Warehouses are imagined as being dark and dusty; manufacturing as boring, repetitive and outdated. However, none of this is true in today’s modern distribution centers and manufacturing facilities, but Millennials are not immune to these impressions. I thought this myself until I fell into it.

We’re drawn to jobs that allow us to use our inherent comfort, familiarity and adeptness with technology. After all, we grew up during the age of the Internet explosion and we were still young adults when the iPhone debuted in 2007. Ok, ok – I’m not that young, if anything, I’m on the upper end of the Millennial spectrum, but yes, I grew up with technology and a lot of it! Think about it, to attract the Millennial audience, invest in the technology they can work with. Turn your dark and dusty warehouse into an pristine, automated facility.

As part of the generation who grew up with video games as a ubiquitous form of entertainment, it’s been suggested that before age 21 today’s average American has spent close to 9,000 hours playing video games. (Yikes – not for me! But I’m probably an outlier.) Automated systems with computerized or touchscreen human-machine interfaces (HMIs) therefore not only don’t phase Millennials, we actually prefer them.

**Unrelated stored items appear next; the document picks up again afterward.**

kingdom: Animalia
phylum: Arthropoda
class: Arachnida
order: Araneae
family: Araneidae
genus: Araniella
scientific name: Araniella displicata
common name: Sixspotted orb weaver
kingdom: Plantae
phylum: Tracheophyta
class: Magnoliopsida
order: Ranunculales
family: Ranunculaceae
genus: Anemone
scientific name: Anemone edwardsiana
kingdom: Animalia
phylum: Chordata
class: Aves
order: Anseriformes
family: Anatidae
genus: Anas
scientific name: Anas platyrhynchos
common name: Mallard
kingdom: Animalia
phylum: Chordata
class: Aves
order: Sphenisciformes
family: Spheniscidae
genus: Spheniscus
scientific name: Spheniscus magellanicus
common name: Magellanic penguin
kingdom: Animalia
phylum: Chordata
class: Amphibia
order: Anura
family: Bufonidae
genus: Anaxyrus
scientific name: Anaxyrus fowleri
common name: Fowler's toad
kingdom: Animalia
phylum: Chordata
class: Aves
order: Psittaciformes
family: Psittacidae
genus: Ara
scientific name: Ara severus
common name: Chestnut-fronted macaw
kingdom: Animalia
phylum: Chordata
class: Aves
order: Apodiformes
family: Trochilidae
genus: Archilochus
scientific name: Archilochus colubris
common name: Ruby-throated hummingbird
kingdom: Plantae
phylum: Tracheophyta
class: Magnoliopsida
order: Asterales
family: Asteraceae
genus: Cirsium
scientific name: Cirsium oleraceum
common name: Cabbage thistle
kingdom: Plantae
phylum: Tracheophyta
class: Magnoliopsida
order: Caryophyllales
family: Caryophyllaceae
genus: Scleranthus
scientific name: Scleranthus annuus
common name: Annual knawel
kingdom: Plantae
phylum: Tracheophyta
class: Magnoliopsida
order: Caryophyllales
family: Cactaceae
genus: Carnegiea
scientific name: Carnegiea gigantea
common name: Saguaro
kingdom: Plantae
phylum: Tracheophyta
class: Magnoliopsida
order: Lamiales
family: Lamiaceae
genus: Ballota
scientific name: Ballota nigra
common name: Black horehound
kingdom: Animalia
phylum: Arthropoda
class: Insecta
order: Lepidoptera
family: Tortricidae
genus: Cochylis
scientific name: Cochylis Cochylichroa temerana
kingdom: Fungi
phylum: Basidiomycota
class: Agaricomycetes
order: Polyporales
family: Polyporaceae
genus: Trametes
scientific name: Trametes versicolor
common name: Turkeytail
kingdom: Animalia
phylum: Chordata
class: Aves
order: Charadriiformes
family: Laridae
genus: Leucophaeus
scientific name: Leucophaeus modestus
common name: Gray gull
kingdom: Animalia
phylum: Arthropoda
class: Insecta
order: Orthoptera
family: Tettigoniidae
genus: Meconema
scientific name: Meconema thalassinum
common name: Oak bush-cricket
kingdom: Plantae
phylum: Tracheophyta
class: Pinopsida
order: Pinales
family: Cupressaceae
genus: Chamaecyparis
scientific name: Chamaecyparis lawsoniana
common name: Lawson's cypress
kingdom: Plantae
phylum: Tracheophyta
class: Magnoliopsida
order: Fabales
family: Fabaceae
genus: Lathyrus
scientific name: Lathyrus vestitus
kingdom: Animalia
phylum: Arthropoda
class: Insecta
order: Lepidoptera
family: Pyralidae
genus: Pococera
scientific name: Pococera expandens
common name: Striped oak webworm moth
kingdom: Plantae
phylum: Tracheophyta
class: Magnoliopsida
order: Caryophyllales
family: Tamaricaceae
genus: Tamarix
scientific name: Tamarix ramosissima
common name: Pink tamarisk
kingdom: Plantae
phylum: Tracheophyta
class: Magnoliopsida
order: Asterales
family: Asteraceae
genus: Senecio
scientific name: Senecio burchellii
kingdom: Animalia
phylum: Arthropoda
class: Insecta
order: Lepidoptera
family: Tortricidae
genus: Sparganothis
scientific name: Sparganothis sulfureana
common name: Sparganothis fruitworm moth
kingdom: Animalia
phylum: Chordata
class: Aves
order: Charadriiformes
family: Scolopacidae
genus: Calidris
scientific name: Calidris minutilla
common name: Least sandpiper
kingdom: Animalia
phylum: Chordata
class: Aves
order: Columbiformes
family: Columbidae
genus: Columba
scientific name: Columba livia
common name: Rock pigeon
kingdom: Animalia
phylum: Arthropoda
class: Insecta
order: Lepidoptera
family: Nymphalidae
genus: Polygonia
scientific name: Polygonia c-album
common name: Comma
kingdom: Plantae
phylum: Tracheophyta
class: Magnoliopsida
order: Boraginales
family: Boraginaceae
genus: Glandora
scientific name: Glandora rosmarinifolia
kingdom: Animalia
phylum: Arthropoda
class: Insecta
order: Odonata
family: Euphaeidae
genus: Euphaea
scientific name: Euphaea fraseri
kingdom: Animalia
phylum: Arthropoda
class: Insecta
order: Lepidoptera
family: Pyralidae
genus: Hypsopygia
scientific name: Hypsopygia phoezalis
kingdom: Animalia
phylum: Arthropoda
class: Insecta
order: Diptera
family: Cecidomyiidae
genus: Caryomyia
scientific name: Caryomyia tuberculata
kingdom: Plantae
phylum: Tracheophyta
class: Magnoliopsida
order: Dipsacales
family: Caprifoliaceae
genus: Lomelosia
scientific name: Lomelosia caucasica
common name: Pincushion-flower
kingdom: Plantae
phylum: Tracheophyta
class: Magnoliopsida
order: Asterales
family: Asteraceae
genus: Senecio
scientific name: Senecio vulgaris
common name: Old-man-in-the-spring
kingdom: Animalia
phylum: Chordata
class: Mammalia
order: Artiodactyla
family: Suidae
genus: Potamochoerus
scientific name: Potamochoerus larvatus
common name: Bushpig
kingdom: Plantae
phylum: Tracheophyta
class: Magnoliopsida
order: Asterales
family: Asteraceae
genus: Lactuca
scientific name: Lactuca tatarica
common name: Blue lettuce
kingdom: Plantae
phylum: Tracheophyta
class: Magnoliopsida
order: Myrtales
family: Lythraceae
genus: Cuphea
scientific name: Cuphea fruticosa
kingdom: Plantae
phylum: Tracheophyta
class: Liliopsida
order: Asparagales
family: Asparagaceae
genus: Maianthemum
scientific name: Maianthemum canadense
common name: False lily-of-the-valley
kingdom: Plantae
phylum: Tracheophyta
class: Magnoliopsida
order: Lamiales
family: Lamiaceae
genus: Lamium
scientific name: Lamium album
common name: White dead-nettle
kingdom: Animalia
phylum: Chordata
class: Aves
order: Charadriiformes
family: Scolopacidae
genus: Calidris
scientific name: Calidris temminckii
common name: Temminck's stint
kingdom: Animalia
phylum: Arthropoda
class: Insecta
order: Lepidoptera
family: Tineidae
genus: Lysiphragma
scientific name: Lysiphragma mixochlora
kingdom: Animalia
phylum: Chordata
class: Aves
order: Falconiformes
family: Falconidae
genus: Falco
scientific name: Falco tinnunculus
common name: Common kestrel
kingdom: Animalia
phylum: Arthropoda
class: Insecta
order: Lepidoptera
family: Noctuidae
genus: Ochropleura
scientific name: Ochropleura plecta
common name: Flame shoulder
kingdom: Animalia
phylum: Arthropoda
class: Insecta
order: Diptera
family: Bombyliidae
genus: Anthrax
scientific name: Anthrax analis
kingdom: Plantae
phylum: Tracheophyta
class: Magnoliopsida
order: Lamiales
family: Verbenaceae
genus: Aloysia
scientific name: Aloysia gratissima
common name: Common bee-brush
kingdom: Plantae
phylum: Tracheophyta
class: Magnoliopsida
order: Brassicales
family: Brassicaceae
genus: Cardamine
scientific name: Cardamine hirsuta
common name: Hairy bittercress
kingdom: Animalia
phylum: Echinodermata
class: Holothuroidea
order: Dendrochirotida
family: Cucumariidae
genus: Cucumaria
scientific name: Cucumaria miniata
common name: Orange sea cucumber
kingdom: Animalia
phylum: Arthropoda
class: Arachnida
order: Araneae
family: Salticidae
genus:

Automated picking machines support our desire for qualitative, ongoing feedback. That’s because such systems deliver information about required tasks and their rate of completion through gamificiation – as the on-board HMI can be programmed to display picking rates at that machine. When several of these automation solutions are arranged in a pod, a separate monitor can display performance rates by each picker in the zone or within the facility, so operators know how their productivity compares to that of their colleagues.

Another desire of Millennials, is flexibility. This could mean flexible work hours or more than the standard two vacation weeks a year. But how does that benefit you, the employer? Because automation can be used to optimize an existing labor force, increasing productivity from 200% to 600%, automated storage and retrieval systems (ASRS) such as horizontal and vertical carousels and vertical lift modules support flexible staffing measures by enabling just one worker to handle the picking assignments of multiple operators. With automation in place, a company can comfortably allow all its employees—not just Millennials—greater flexibility in choosing when they want to start and finish work, or to implement variable shift schedules that give employees more time off.

So for my Millennial friends, take a deeper look into how companies are modernizing their warehouses and distribution centers, creating fast paced work environments in a high tech space. Manufacturing companies have to stay on the cutting edge of technology to succeed, so don’t scoff at the idea of working in the supply chain – it’s not the dark and dusty warehouse job you’re stereotyping.

Though an investment in a Millennial employee can seem risky, it’s worthwhile. Millennials are changing the industry by asking questions, speeding up processes and bending the rules to innovate outdated practices. As baby boomers retire and Gen X moves into the C-suite, attracting Millennials to supply chain jobs is going to be critical. Embrace the Millennials, iGen (aka Gen Z) is right behind them.